This all started because the wonderful poet Sam Tuff (@frivolousphilosopher on Instagram) bought a Game Boy Camera. Very cool device.
Basically, you slap this cartridge into your Game Boy, have a round of Nintendo’s lost game “Go Touch Grass”, and then boom. You’ve got funky lil pictures all dithered up in your handheld. Unfortunately, though, you needed *another* peripheral to actually get the images off- that being a Game Boy Printer.
Lovely lad that he is, he hasn’t acquired the printer (yet), so he took screenshots via the Analogue Pocket which render in black and white. Of course, the Game Boy doesn’t naturally render it’s images in grayscale- in fact, you’ll get a veritable who’s who of nuclear fallout greens. So, inspired by his sharing, I went ahead and edited these black and white screenshots back into the original GB palette.
Ooh, putrid!
In experimenting with colour palettes I found the incredible Lospec, which is a site where folks submit their own palettes for people to use in pixel art. Very snazz. Following an Aseprite tutorial by David Thomas, I resampled a picture of Klaus Nomi yoinked from Michael Halsband’s very good and excellent archive and changed the colours to this cool Darkseed inspired palette by Ricardo Juchem.
What’s cool about Lospec is from the sheer quantity of palettes it’s possible to index and resample all sorts of cool images.
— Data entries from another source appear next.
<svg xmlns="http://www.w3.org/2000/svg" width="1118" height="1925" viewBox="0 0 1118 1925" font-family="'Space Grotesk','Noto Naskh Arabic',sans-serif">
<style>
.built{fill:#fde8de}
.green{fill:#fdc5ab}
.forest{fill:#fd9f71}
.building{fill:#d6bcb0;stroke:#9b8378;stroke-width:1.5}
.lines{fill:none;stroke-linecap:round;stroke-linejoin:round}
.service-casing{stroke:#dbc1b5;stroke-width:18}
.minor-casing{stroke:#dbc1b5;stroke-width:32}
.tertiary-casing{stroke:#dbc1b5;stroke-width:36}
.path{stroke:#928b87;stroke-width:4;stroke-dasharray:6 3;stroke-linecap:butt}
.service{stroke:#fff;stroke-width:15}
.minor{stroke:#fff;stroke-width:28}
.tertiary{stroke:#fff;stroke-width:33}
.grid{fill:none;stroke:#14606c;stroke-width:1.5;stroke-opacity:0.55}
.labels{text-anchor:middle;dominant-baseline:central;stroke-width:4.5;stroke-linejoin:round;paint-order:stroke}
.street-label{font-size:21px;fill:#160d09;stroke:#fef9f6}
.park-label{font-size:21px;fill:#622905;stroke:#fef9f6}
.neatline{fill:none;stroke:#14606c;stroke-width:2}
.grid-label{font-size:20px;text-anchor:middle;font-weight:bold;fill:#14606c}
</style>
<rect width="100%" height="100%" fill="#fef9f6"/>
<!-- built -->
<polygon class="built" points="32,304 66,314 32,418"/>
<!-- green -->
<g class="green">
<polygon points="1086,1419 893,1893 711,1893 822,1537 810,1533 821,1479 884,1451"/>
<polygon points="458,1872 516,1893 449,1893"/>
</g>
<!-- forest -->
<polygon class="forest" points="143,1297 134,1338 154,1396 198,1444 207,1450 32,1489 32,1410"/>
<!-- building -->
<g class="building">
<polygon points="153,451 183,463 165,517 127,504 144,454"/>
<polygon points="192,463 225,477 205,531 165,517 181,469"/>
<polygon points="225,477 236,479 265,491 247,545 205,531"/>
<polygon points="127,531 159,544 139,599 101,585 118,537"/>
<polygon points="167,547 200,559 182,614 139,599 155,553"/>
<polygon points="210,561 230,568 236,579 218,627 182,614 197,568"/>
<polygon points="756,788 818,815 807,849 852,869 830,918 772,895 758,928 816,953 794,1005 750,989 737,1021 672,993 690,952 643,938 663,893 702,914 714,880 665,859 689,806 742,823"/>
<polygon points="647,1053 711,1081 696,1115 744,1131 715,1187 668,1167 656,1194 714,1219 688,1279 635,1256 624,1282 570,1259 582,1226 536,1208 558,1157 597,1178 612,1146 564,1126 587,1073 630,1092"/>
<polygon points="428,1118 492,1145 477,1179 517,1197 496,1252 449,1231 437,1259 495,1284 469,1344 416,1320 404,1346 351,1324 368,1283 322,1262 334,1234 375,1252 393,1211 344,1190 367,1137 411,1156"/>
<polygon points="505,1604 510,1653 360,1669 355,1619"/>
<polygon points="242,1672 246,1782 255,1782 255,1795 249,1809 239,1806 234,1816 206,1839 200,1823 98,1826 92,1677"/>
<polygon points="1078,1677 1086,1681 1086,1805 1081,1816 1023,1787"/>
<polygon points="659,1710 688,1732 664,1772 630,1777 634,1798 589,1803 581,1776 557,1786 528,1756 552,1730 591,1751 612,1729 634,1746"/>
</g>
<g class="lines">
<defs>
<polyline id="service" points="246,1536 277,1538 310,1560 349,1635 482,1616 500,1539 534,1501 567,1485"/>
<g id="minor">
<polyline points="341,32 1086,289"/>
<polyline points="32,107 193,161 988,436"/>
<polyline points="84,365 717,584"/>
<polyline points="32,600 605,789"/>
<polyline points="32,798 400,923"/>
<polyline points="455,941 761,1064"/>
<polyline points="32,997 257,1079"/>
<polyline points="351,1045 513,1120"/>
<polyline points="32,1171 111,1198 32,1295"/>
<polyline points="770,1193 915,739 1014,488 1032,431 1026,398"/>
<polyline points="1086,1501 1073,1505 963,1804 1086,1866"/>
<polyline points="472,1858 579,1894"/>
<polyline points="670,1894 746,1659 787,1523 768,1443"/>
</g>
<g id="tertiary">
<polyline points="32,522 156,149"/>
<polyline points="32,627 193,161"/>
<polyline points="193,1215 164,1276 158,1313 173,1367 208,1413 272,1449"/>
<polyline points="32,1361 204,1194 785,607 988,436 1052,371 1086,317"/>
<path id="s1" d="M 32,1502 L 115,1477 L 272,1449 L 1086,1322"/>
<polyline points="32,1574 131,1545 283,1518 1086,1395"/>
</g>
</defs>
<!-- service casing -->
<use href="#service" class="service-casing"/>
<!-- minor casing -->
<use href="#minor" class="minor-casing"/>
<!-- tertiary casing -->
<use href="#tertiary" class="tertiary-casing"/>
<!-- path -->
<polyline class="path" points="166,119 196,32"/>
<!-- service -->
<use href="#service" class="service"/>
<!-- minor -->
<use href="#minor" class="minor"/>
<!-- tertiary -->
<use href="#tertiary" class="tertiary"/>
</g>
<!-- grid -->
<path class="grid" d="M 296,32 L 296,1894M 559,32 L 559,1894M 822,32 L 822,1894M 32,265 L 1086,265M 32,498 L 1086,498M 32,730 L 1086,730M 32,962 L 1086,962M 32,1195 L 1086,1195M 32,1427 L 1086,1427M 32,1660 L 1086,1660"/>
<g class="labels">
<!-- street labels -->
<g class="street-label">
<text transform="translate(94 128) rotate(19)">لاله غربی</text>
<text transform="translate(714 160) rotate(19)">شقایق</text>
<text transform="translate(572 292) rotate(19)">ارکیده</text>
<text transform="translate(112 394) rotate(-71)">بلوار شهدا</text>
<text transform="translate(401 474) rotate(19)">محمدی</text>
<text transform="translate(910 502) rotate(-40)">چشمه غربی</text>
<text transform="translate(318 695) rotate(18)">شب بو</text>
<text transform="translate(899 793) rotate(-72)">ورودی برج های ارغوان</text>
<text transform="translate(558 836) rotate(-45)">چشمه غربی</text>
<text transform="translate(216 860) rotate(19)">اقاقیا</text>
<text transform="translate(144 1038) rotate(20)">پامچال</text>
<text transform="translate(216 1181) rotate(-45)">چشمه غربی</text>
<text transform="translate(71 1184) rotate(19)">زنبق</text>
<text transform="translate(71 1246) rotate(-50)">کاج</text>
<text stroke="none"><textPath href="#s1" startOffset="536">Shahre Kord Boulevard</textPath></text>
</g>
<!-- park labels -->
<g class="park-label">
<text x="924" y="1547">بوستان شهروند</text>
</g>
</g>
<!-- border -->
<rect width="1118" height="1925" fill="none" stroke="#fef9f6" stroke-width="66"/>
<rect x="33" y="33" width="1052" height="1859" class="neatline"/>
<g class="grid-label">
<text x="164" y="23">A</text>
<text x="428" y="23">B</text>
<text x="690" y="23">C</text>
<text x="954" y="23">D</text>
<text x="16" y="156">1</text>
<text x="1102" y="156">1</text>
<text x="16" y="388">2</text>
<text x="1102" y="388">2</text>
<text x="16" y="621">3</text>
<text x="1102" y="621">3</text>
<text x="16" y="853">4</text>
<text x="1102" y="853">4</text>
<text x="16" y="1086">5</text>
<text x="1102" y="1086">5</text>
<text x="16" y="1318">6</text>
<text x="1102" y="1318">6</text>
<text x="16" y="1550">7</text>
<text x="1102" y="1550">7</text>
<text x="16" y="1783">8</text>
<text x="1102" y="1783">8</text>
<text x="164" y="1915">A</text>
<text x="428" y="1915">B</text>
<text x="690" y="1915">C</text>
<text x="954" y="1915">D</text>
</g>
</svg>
Especially for folks exploring retro content on the personal web, this feels like an easy win for having fun with those funky lil jpeg and png files.
I really wanna do the blender donut but I’m committed to sharing whatever the hell I make no matter what, and today Sam showed me cool pictures and I already downloaded a jpeg of Klaus Nomi to print with my label printer (lol) so sometimes you end the day and you’ve done this and then you post it. COOL!